More than 50 per cent of those using the free app are paying to view content, with others accessing the limited “editor’s highlights” articles free. Around 20 per cent of print subscribers, who are able to access digital content at no extra cost, are using the iPad app regularly.
— Alan Rusbridger, the editor-in-chief of The Guardian, is announcing today their Digital First strategy of “open” journalism. The paper comes in second.Every newspaper is on a journey into some kind of digital future. That doesn’t mean getting out of print, but it does require a greater focus of attention, imagination and resource on the various forms that digital future is likely to take.
The Guardian has consistently led the way on digital innovation and is currently showing year on year growth of 40 per cent. We are expanding into America and continuing to pioneer what we call open journalism – editorial content which is collaborative, linked into and networked with the rest of the web.
We will also be changing the printed Monday to Friday newspaper to take account of changing patterns of readership and advertising. Half our readers now read the paper in the evening: they get their breaking news from our website or on mobile. […]
By becoming a digital-first organisation we’re taking the next natural step, one which we believe all newspapers will eventually have to take.”
The Pearson-owned title is thought to be looking to leverage findings from its own analytics that show users referred from Facebook are three times as likely to subscribe as those from other sources, such as search. LinkedIn users are six times as likely to become a subscriber.— The Financial Times has an actual strategy for social media.
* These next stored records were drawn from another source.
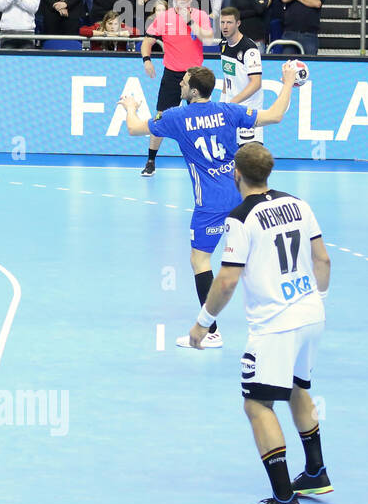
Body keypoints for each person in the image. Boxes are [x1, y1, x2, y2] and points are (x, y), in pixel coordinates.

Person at [186, 141, 333, 504]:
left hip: (275, 325)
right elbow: (323, 260)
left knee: (257, 405)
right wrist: (316, 301)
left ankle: (283, 501)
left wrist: (203, 324)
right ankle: (316, 472)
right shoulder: (299, 204)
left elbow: (227, 282)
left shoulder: (240, 218)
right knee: (298, 388)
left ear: (236, 172)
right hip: (311, 312)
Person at [120, 64, 298, 350]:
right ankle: (283, 319)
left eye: (184, 82)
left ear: (192, 91)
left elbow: (133, 128)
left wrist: (130, 106)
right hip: (243, 195)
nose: (179, 84)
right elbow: (276, 116)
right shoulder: (228, 111)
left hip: (210, 204)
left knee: (200, 261)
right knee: (256, 258)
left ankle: (211, 332)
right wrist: (288, 82)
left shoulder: (176, 117)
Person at [137, 0, 212, 177]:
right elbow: (147, 41)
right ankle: (151, 160)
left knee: (199, 119)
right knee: (160, 117)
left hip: (195, 75)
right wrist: (147, 60)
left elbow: (209, 40)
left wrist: (190, 22)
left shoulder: (201, 15)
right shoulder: (163, 18)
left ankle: (203, 161)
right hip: (172, 74)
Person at [218, 6, 263, 145]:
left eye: (229, 22)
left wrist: (234, 101)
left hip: (248, 110)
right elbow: (227, 76)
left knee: (249, 157)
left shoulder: (249, 49)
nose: (225, 26)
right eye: (222, 22)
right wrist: (223, 101)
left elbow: (256, 83)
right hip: (231, 108)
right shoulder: (223, 45)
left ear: (238, 23)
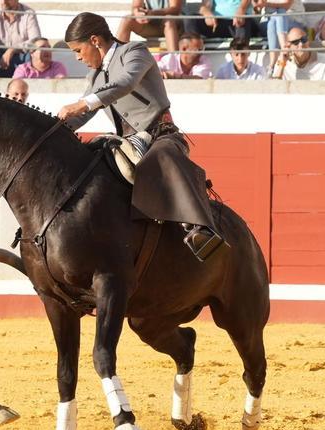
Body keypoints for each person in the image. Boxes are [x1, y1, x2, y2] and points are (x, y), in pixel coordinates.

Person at [57, 12, 224, 261]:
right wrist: (55, 127)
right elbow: (84, 116)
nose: (77, 58)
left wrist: (83, 103)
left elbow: (126, 82)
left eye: (78, 50)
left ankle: (199, 228)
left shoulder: (135, 52)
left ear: (95, 41)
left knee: (163, 157)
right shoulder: (95, 76)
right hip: (126, 142)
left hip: (160, 134)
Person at [251, 0, 304, 70]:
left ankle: (272, 64)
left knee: (279, 14)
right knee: (274, 19)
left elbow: (286, 5)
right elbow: (256, 12)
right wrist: (256, 6)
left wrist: (266, 4)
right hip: (267, 22)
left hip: (292, 21)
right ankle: (284, 49)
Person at [116, 0, 183, 53]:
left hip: (175, 26)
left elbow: (175, 9)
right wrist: (138, 13)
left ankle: (174, 63)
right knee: (127, 19)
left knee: (169, 20)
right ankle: (118, 58)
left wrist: (153, 13)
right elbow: (136, 7)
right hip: (152, 24)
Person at [184, 0, 258, 41]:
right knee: (191, 19)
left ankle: (240, 57)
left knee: (244, 20)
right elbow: (204, 6)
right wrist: (207, 14)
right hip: (217, 24)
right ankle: (193, 53)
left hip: (238, 23)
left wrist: (241, 10)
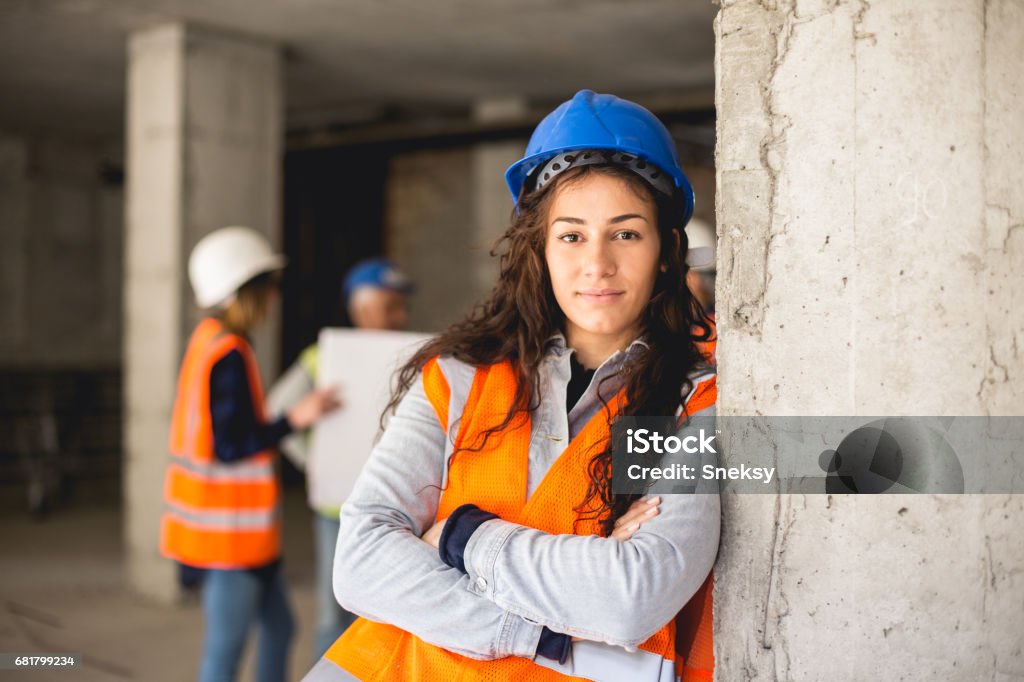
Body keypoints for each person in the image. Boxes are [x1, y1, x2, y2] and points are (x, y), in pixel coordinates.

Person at [304, 90, 719, 682]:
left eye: (625, 234)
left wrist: (457, 536)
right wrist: (533, 635)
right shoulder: (459, 375)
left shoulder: (696, 402)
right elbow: (361, 561)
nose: (596, 264)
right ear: (540, 249)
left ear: (666, 251)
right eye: (571, 235)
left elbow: (632, 594)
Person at [161, 226, 340, 682]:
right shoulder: (228, 353)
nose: (273, 299)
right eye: (267, 288)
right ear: (242, 292)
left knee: (280, 630)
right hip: (229, 541)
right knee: (225, 650)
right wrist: (295, 419)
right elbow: (231, 445)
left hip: (245, 536)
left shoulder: (210, 341)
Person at [267, 258, 415, 661]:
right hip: (338, 508)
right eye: (391, 306)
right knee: (334, 613)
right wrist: (315, 463)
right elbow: (276, 412)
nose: (400, 315)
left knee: (388, 613)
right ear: (362, 310)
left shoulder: (416, 356)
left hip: (400, 510)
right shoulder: (324, 356)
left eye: (402, 306)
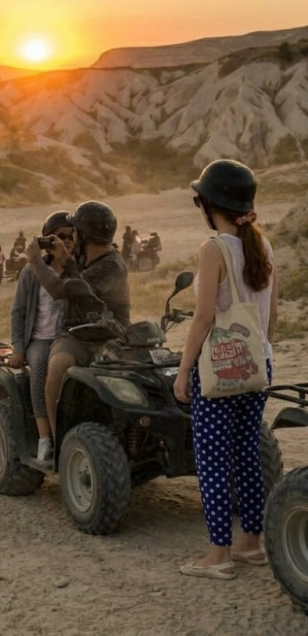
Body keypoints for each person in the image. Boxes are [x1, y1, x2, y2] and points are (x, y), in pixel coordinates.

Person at [173, 159, 277, 580]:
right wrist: (264, 354)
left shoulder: (214, 248)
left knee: (213, 460)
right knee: (247, 453)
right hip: (258, 362)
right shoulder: (263, 246)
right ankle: (251, 544)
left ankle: (219, 555)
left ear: (208, 203)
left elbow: (202, 319)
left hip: (219, 368)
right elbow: (269, 315)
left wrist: (183, 371)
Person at [25, 201, 130, 452]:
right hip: (75, 333)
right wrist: (65, 259)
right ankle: (56, 441)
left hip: (109, 334)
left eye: (74, 232)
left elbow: (62, 289)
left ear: (82, 236)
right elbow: (77, 279)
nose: (70, 236)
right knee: (57, 366)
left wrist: (35, 261)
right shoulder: (85, 258)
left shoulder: (111, 265)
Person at [9, 212, 72, 461]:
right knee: (40, 371)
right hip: (40, 338)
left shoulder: (76, 270)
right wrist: (18, 347)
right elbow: (18, 311)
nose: (66, 241)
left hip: (69, 338)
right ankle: (45, 438)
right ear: (48, 239)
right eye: (60, 236)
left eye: (71, 236)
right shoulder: (32, 270)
Katherine Vander from the ICO told Journalism.co.uk that websites must, during the next few months, concentrate on getting their houses in order to make sure they comply with the new EU directive that came into force in the UK on 26 May which states users have to confirm they accept cookies before a website can drop them. Before that date internet users merely had to opt out of receiving cookies if they did not want their data collected.— Yup. News sites in Britain will have to warn users they have cookies.
I teach here and there, and the problem is that the escalator that brings you to the quality weekly, the small daily, the small regional daily, the bigger daily, the higher quality regional paper, and then on to The New York Times—that escalator is broken. I do think that there are a lot of great places for a young writer to aspire to work for, and some of them are on paper and some of them are not. But I think one of the things that Page One does an amazing job of demonstrating is the importance of editors. You can see our editor, Bruce Headlam, shaping, arguing, pushing back. Of course, that’s what you don’t have a lot of in the blogosphere. There is nobody pushing people to support what they’re saying, nobody arguing against the assumptions that are brought to the table—and reporters, even the ones I work with, are full of all sorts of notions. Some of them have ideas that are pretty hair-brained or not really provable.— David Carr, the New York Times’ media columnist, gives a long interview to Andrew Sorkin for Interview magazine. He’s not only an astute, wild critic. Carr has led a very interesting life. And so has Sorkin, the scriptwriter behind West Wing and The Social Network. Interesting conversation.